Exercise: Range to output from the entries below: the line containing "focal_35mm: 131" through the line containing "exposure_s: 1/15". Set it down exactly, ends included, nothing else.

START Information supplied

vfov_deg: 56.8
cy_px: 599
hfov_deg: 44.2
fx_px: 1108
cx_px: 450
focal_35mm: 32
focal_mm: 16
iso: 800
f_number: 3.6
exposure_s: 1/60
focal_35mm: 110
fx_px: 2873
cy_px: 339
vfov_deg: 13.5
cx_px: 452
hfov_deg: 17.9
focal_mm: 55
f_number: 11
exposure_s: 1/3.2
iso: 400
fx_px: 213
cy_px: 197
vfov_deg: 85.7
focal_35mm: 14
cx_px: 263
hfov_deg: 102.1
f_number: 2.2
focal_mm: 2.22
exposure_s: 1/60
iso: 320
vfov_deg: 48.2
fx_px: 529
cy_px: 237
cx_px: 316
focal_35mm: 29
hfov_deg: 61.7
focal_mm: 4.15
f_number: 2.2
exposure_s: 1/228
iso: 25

END Information supplied
START Information supplied

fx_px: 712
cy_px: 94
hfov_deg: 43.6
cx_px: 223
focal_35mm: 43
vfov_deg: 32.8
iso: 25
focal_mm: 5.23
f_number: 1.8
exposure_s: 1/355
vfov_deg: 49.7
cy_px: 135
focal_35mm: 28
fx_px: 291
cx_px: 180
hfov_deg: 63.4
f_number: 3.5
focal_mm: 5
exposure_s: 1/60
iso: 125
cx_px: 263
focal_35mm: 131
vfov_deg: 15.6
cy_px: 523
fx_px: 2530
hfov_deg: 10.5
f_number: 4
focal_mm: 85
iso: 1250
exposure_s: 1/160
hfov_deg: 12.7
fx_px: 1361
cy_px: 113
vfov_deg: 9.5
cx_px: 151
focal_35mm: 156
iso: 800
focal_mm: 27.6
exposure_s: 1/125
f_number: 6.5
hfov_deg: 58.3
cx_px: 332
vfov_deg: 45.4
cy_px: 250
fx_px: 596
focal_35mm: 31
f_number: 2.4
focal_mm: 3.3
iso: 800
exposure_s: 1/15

END Information supplied
START Information supplied

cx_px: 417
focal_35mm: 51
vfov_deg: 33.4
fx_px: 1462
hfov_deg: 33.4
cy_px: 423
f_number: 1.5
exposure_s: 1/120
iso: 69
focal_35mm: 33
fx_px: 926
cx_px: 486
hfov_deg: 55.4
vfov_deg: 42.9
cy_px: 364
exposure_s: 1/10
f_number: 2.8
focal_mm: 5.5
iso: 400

END Information supplied

Response:
focal_35mm: 131
vfov_deg: 15.6
cy_px: 523
fx_px: 2530
hfov_deg: 10.5
f_number: 4
focal_mm: 85
iso: 1250
exposure_s: 1/160
hfov_deg: 12.7
fx_px: 1361
cy_px: 113
vfov_deg: 9.5
cx_px: 151
focal_35mm: 156
iso: 800
focal_mm: 27.6
exposure_s: 1/125
f_number: 6.5
hfov_deg: 58.3
cx_px: 332
vfov_deg: 45.4
cy_px: 250
fx_px: 596
focal_35mm: 31
f_number: 2.4
focal_mm: 3.3
iso: 800
exposure_s: 1/15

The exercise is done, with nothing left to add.